__Questions__.
1) In the post on novel endings below, retype the passage that begins at the words "The ending is the" and stops after "of your books.".
2) Translate this sentence from the post on novel endings below into French: "The ending is the most important part of the book."

__Exercise text__.
+---+

This is the lastest instalment of How Not To Write A Novel, a series that began as a review (of sorts) of a book that was too terrible to be named, broken down into all the things it did that you Really Shouldn't Do. The series is broadening to encompass the howlers in other books I've read in the meantime, but to keep things simple (and avoid unnecessary tact and diplomacy) I'm going to refer to all of them as Nameless, as identifying which books are Doing It Wrong isn't really the point, here. Previous instalments are listed here (the early ones are down the bottom of the page).

The ending is the most important part of the book. Oh, sure, the first fifty pages will get your book picked up and purchased, but the ending is what you leave your reader with. If you nerf your ending, you have one very grumpy reader, who feels that the hours of their life they just entrusted to you were wasted, because the book all came to nothing. They're unsatisfied, they don't have closure to the emotional journey you put them on, and they may even feel depressed or angry without necessarily knowing why. But they almost certainly won't pick up or recommend any of your books.

For the moment, I'm not talking about epilogues - they're slightly separate to an ending, and I'll deal with how to muck them up in another post. But there are a lot of ways you can screw up your book's ending, but they mostly boil down to any, some or all of:

End your book at the wrong moment

The best example of this is actually a film - anyone who's seen The Return of the King has a foggy memory of the ending, or rather endings. The film culminates in about 5 or 6 endings (possibly more), each seemingly closing the story, fading to black and signalling to the audience that the story is over, before lifting the curtain once more to say - oh, wait, no, not yet! The result is a confused mess of emotion, as the audience keeps feeling that this is the final moment of tying things together before being reminded - but wait, there's more! 

Books can have run-on endings as well - endings that seem to just not get to the point, or perhaps find the point and hammer it into oblivion. But even worse is the book that ends before it's ready. Think back to Return of the King - what if it ended as soon as the ring was destroyed? No rescue mission for Frodo and Sam, no wedding or coronation, and even more importantly - no moment where the hobbits run the rangers out of the shire, proving once and for all (and to their own people) that they are heroes in their own right. (That ending had to be cut from the movie because it would have mucked up the pacing. That's why they have Aragorn and the entire coronation assembly bow to the four hobbits - it achieves the same emotional meaning of the hobbits having earned respect for themselves and their race.).

+---+

__Data__.
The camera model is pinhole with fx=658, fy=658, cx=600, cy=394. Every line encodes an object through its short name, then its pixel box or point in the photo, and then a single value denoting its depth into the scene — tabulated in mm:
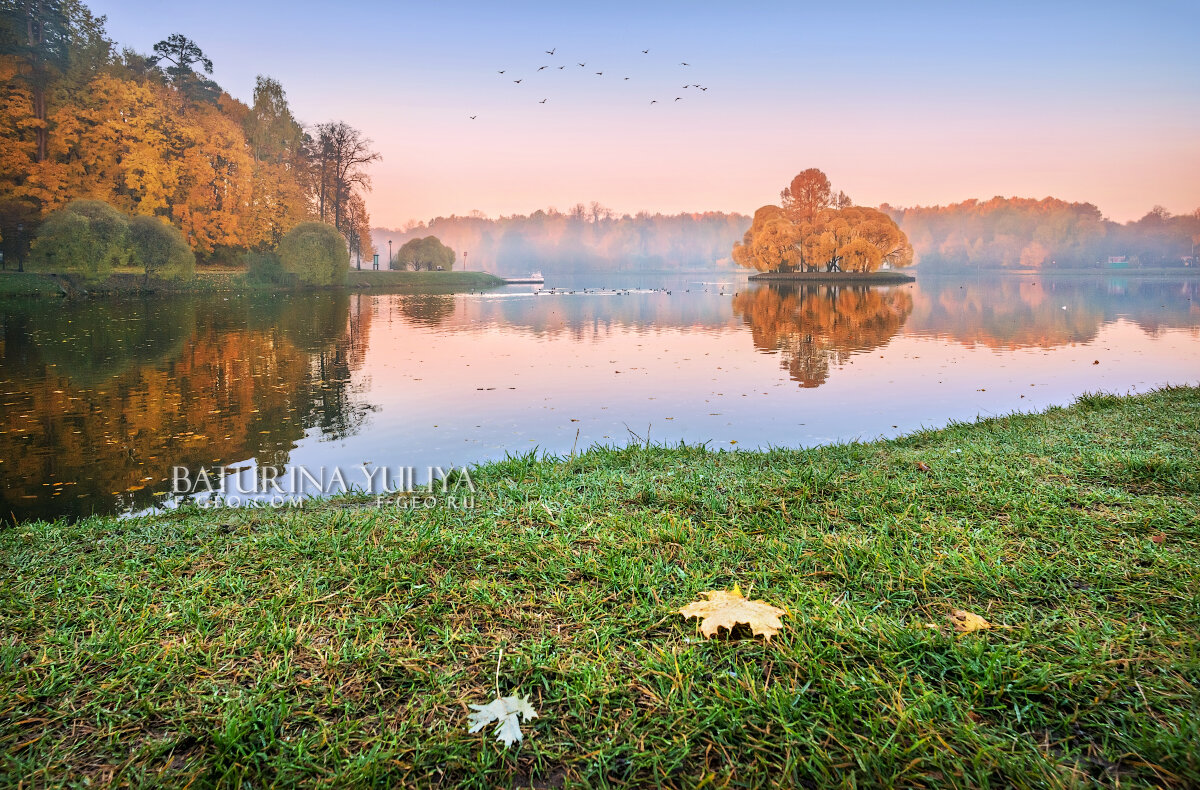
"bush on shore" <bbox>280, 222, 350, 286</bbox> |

+---+

__Replies__.
1)
The ending is the most important part of the book. Oh, sure, the first fifty pages will get your book picked up and purchased, but the ending is what you leave your reader with. If you nerf your ending, you have one very grumpy reader, who feels that the hours of their life they just entrusted to you were wasted, because the book all came to nothing. They're unsatisfied, they don't have closure to the emotional journey you put them on, and they may even feel depressed or angry without necessarily knowing why. But they almost certainly won't pick up or recommend any of your books.

2) La fin est la partie la plus importante du livre.